This is no longer true given that powerhouse North American carriers Cingular (#2 in the U.S.), AT&T (#3 in the U.S.) and Rogers AT&T (#1 in Canada) are all switching to GSM (with GPRS) across their entire networks.

I can receive five GSM signals in my border locale (two Canadian and three U.S. GSM networks: Microcell, Rogers Voicestream, Cingular, and AT&T).

There's every reason to believe that by the time a new Handspring smartphone based on IS-95 CDMA that every major market will have a choice of GSM carrier in both the U.S. and Canada and there's some reason to believe that the GSM user base may have caught up by then as well.

I'm not at all surprised that Qualcomm is having to make an equity stake in Handspring to make this happen, there's no reason at this late date, when GSM's star is ascendant at last in North America at last, to choose this particular moment to make major R&D investments in IS-95.

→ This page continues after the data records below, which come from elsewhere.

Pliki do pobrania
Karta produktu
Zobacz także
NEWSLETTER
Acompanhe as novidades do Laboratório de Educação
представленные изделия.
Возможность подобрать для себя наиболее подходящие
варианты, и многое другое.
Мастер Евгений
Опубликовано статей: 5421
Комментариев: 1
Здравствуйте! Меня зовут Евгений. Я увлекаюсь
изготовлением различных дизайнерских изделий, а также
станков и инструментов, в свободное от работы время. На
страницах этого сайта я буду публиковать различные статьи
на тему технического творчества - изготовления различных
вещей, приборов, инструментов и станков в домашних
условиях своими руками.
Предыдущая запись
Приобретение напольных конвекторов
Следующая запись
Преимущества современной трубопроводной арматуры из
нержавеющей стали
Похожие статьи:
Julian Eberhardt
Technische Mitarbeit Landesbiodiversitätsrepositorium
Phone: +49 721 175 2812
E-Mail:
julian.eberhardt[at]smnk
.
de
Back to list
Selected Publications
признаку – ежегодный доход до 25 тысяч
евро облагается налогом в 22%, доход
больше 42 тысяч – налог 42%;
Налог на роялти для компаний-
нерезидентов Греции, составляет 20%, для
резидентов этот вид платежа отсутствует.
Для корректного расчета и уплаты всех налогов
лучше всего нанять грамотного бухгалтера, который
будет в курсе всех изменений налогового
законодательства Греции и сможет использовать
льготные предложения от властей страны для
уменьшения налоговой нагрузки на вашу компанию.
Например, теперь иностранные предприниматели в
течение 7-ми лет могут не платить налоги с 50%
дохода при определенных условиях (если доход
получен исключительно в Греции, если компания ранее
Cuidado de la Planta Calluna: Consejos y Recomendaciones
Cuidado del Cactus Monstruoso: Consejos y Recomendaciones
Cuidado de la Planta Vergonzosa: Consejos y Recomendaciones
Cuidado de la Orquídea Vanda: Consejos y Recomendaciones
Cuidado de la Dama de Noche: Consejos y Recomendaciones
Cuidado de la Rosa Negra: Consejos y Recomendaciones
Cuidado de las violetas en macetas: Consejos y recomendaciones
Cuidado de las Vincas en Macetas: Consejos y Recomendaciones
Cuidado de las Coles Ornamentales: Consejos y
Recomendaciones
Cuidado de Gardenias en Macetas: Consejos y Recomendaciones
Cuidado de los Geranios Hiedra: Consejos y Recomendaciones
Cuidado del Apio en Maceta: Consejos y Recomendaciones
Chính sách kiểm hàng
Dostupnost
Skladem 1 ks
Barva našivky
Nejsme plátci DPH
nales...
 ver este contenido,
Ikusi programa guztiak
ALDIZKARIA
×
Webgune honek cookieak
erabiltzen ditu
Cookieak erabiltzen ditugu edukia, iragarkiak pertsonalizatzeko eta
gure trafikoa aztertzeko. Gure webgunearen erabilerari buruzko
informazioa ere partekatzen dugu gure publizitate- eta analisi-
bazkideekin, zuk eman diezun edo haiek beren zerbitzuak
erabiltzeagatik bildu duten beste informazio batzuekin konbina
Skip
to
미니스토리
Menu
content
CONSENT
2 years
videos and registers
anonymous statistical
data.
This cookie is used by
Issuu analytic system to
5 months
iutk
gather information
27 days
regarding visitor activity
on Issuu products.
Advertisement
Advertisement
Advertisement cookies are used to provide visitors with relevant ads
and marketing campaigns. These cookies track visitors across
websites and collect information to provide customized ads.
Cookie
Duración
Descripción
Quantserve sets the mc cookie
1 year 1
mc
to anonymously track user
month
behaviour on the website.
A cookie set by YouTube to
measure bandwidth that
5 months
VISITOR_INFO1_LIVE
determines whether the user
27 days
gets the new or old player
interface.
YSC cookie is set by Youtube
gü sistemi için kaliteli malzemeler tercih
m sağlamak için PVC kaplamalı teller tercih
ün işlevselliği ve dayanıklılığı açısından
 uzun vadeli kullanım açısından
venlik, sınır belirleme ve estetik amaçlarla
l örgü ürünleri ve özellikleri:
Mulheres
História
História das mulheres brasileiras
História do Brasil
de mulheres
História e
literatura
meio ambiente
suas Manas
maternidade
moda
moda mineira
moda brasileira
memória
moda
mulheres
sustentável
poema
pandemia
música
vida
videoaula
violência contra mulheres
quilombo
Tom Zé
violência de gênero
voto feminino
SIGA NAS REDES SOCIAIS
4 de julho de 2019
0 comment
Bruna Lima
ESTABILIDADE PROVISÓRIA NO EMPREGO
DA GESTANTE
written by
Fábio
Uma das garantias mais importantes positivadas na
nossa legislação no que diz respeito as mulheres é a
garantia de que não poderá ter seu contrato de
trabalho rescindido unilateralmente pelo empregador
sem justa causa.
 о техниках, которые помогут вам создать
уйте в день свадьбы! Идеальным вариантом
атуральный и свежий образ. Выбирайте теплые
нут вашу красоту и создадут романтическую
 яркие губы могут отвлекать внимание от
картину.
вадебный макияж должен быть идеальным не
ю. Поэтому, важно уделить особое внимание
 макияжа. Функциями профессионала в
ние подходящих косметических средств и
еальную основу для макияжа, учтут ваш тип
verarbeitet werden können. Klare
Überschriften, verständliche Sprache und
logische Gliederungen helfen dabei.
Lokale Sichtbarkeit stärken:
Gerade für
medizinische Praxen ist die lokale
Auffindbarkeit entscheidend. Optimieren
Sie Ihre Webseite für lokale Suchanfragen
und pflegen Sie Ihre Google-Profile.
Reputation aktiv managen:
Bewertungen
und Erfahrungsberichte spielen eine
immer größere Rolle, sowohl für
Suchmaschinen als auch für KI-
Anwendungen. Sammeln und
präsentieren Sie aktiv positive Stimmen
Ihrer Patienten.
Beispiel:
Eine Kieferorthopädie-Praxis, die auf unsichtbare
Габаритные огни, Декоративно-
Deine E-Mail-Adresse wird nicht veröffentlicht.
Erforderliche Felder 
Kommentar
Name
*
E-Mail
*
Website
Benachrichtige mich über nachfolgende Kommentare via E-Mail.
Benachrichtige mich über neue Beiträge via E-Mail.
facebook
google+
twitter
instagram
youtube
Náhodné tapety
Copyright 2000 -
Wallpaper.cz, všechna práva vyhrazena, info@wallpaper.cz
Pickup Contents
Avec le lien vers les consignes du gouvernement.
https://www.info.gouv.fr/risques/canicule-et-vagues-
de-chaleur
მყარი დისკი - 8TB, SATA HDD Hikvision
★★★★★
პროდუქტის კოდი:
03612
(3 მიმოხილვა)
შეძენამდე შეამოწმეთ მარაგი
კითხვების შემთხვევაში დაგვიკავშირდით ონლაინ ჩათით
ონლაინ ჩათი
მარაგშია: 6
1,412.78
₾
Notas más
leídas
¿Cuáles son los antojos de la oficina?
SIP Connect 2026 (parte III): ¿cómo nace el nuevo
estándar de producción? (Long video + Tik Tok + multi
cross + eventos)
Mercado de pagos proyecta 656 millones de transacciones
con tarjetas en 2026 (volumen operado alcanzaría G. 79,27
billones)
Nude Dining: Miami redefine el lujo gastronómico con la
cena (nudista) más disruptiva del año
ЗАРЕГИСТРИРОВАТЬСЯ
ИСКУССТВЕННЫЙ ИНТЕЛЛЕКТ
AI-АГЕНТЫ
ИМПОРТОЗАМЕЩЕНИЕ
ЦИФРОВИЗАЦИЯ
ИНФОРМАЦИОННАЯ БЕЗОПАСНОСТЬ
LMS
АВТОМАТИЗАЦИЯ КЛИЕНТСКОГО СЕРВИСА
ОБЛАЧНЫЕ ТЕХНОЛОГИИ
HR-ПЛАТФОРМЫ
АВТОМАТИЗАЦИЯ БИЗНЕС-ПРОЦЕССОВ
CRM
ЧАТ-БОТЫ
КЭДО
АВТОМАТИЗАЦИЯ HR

"Handspring already licenses CDMA, executives said today, but the investment makes a CDMA-enabled device likely sooner rather than later."

Case in point, they've had the ability and haven't done so for good reason. GSM dominates the world, and is finally the fastest growing in North America as well. Qualcomm appears to be attempting to purchase their
support, but things look bleak given that all the prominent IS-136 carriers are switching to GSM and GPRS in North America, and thinks look bleaker still for 3G given that #1 IS-95 CDMA carrier Verizon is owned in part by a European GSM provider and might switch to the GSM 3G offering down the road.

IS-95 may end up being a complete dead-end as more and more carriers queue-up behind GSM with each successive generation.

This move by Qualcomm smacks of desperation somehow, and I don't happen to agree with the positive-ish tone to your article.